Source data:

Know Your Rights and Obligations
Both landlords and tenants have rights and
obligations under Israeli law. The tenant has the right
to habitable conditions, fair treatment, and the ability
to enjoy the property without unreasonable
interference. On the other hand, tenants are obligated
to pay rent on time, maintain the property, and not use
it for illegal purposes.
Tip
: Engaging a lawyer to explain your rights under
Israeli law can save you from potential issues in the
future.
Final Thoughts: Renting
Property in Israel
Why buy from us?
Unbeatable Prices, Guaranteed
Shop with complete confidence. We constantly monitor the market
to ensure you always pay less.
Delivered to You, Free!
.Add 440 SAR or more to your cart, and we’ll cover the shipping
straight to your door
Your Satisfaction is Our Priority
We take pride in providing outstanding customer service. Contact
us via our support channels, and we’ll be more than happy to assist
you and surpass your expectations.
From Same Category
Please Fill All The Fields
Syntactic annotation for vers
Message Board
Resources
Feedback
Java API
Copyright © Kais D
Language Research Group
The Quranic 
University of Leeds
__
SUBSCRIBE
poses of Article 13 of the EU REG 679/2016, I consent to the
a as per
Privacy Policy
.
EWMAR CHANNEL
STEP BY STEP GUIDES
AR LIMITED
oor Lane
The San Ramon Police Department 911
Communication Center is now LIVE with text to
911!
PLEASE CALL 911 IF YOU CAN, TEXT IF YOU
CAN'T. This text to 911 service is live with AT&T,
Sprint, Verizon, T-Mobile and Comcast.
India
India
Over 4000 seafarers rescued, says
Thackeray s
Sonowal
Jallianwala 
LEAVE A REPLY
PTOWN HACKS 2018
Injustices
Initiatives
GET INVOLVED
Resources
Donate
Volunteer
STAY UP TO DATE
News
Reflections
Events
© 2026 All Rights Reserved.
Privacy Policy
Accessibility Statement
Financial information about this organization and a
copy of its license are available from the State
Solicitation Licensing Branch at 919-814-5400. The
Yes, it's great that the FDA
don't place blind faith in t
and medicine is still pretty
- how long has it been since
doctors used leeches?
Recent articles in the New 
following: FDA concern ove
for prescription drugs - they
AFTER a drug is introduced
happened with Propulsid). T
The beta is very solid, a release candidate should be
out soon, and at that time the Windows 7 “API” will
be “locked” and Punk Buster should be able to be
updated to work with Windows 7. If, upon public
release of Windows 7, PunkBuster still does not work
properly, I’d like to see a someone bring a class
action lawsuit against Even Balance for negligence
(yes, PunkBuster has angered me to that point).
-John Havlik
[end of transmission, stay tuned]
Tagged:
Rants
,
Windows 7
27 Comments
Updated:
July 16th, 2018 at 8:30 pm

- [Task to complete]: Format every line of the source data above as a numbered list, skipping any blank lines.

- [Completed exercise]:
1. Know Your Rights and Obligations
2. Both landlords and tenants have rights and
3. obligations under Israeli law. The tenant has the right
4. to habitable conditions, fair treatment, and the ability
5. to enjoy the property without unreasonable
6. interference. On the other hand, tenants are obligated
7. to pay rent on time, maintain the property, and not use
8. it for illegal purposes.
9. Tip
10. : Engaging a lawyer to explain your rights under
11. Israeli law can save you from potential issues in the
12. future.
13. Final Thoughts: Renting
14. Property in Israel
15. Why buy from us?
16. Unbeatable Prices, Guaranteed
17. Shop with complete confidence. We constantly monitor the market
18. to ensure you always pay less.
19. Delivered to You, Free!
20. .Add 440 SAR or more to your cart, and we’ll cover the shipping
21. straight to your door
22. Your Satisfaction is Our Priority
23. We take pride in providing outstanding customer service. Contact
24. us via our support channels, and we’ll be more than happy to assist
25. you and surpass your expectations.
26. From Same Category
27. Please Fill All The Fields
28. Syntactic annotation for vers
29. Message Board
30. Resources
31. Feedback
32. Java API
33. Copyright © Kais D
34. Language Research Group
35. The Quranic 
36. University of Leeds
37. __
38. SUBSCRIBE
39. poses of Article 13 of the EU REG 679/2016, I consent to the
40. a as per
41. Privacy Policy
42. .
43. EWMAR CHANNEL
44. STEP BY STEP GUIDES
45. AR LIMITED
46. oor Lane
47. The San Ramon Police Department 911
48. Communication Center is now LIVE with text to
49. 911!
50. PLEASE CALL 911 IF YOU CAN, TEXT IF YOU
51. CAN'T. This text to 911 service is live with AT&T,
52. Sprint, Verizon, T-Mobile and Comcast.
53. India
54. India
55. Over 4000 seafarers rescued, says
56. Thackeray s
57. Sonowal
58. Jallianwala 
59. LEAVE A REPLY
60. PTOWN HACKS 2018
61. Injustices
62. Initiatives
63. GET INVOLVED
64. Resources
65. Donate
66. Volunteer
67. STAY UP TO DATE
68. News
69. Reflections
70. Events
71. © 2026 All Rights Reserved.
72. Privacy Policy
73. Accessibility Statement
74. Financial information about this organization and a
75. copy of its license are available from the State
76. Solicitation Licensing Branch at 919-814-5400. The
77. Yes, it's great that the FDA
78. don't place blind faith in t
79. and medicine is still pretty
80. - how long has it been since
81. doctors used leeches?
82. Recent articles in the New 
83. following: FDA concern ove
84. for prescription drugs - they
85. AFTER a drug is introduced
86. happened with Propulsid). T
87. The beta is very solid, a release candidate should be
88. out soon, and at that time the Windows 7 “API” will
89. be “locked” and Punk Buster should be able to be
90. updated to work with Windows 7. If, upon public
91. release of Windows 7, PunkBuster still does not work
92. properly, I’d like to see a someone bring a class
93. action lawsuit against Even Balance for negligence
94. (yes, PunkBuster has angered me to that point).
95. -John Havlik
96. [end of transmission, stay tuned]
97. Tagged:
98. Rants
99. ,
100. Windows 7
101. 27 Comments
102. Updated:
103. July 16th, 2018 at 8:30 pm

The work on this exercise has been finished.